ユニバーサル・スタジオ・ジャパンといえば、火薬の不正使用や食品の安全性の問題で、来場者数が激減、破綻寸前に追い込まれた時期もありました。
それを社長就任からわずか2年で再建し、東証マザーズへの上場も果たしたのが、このガンペル氏です。
米国映画業界ではその名を知らぬ者がいない、元ユニバーサル・スタジオ会長である、故ルー・ワッサーマン氏に声をかけられ、米ユニバーサル・スタジオ・ハリウッド法務・事業担当副社長に就任。
エンターテイメントの真髄を学びます。
米MCAで、ユニバーサル・スタジオ・ジャパンの交渉を担当したことがきっかけとなり、2004年、社長に就任します。
当時は不祥事が多発し、設備投資もできなくなるほど、収益が落ち込んでいました。
ガンペル氏は、資金調達を進めると同時に、第三セクターのお役所体質を一掃。
一方で東京ディズニーランドのやり方を学ぶ等、リサーチを徹底的に行い、設備投資を、メガアトラクションを対象とする大規模投資から、女性や家族層に好まれる、イベント重視に転換します。
これらの施策が功を奏し、2006年には来場者が上向きに反転。2007年3月には、上場を果たします。
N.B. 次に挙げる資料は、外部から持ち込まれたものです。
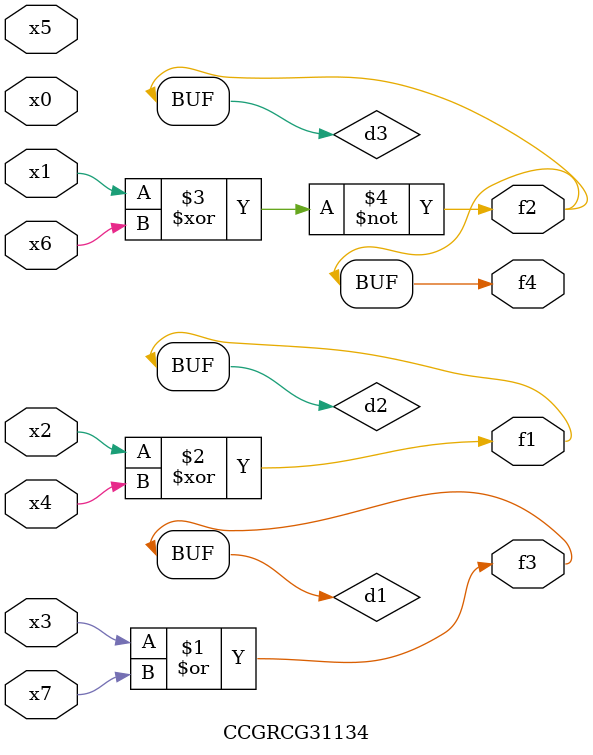
<source format=v>
module CCGRCG31134(
	input x0, x1, x2, x3, x4, x5, x6, x7,
	output f1, f2, f3, f4
);

	wire d1, d2, d3;

	or (d1, x3, x7);
	xor (d2, x2, x4);
	xnor (d3, x1, x6);
	assign f1 = d2;
	assign f2 = d3;
	assign f3 = d1;
	assign f4 = d3;
endmodule

</source>
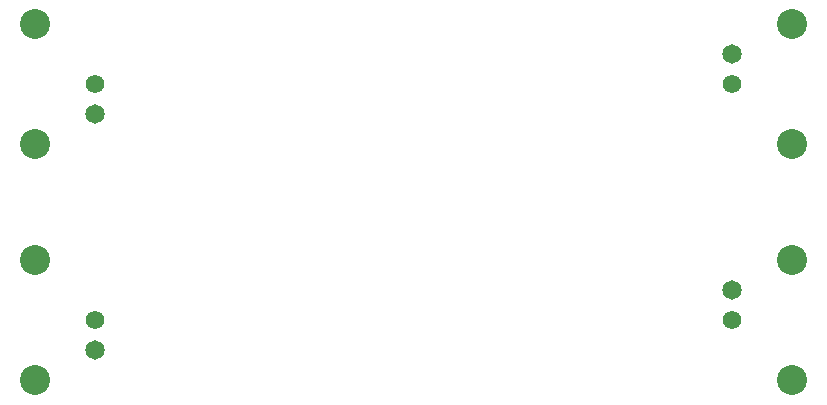
<source format=gbr>
G04 #@! TF.FileFunction,Soldermask,Bot*
%FSLAX46Y46*%
G04 Gerber Fmt 4.6, Leading zero omitted, Abs format (unit mm)*
G04 Created by KiCad (PCBNEW 4.0.5) date 05/28/17 14:54:10*
%MOMM*%
%LPD*%
G01*
G04 APERTURE LIST*
%ADD10C,0.150000*%
%ADD11C,1.574800*%
%ADD12C,1.651000*%
%ADD13C,2.540000*%
G04 APERTURE END LIST*
D10*
D11*
X13000000Y-12500000D03*
D12*
X13000000Y-15040000D03*
D13*
X7920000Y-17580000D03*
X7920000Y-7420000D03*
D11*
X67000000Y-12500000D03*
D12*
X67000000Y-9960000D03*
D13*
X72080000Y-7420000D03*
X72080000Y-17580000D03*
D11*
X13000000Y-32500000D03*
D12*
X13000000Y-35040000D03*
D13*
X7920000Y-37580000D03*
X7920000Y-27420000D03*
D11*
X67000000Y-32500000D03*
D12*
X67000000Y-29960000D03*
D13*
X72080000Y-27420000D03*
X72080000Y-37580000D03*
M02*

</source>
ガンペル氏は、ユー・エス・ジェイを救い、テーマパークという「感動」と「サービス」を提供してくれている人です。
2人目はスチュアート・チェンバース氏。
2007年から日本板硝子株式会社の副社長を務めており、2008年6月の株主総会ならびに取締役会を経て、取締役代表執行役社長兼CEO(グループ全体の執行統括を担う)に就任します。
チェンバース氏は、日本板硝子が買収した、世界ガラス3位の英ピルキントンから迎えられました。
ピルキントン買収により、世界的に注目を浴びた日本板硝子は、海外向け売上高が全体の8割、外国人株主が4割まで増加しました。
顧客と株主への対応の複雑化に「日本人の手には負えない」と感じた藤本勝司現社長は、「外部の知恵を入れて経営を学びなおすことが必要」と、チェンバース氏の就任を決断します。
チェンバース氏は、「激化する世界競争を勝ち抜くためには、日本人中心の企業統治体制では通用しない」ことを教えてくれている人です。
2人はまさに、外国人の視点を日本に持ち込んだことで、日本企業の経営を救いました。
つまり、企業を再建し、新たなステップを踏み出す手段として、外国人経営者が選ばれたのです。
■開国が日本を救う
【2006年の日本の外国人登録者は208万人】
【日本の人手不足解消には今後50年で1,000万人の外国人受入が必要】
「まず数ありき」ではなく、国際社会における日本の存在感、世界視点が求められる産業地図の中での企業経営を考えれば、外国人がいることは必然になるのではないでしょうか。
「今後の少子高齢社会を踏まえた、企業のグローバル化と持続的成長を実現するための、戦略的人事」これを本気で実行しようとすれば、いやがおうにもダイバーシティは推進されますね。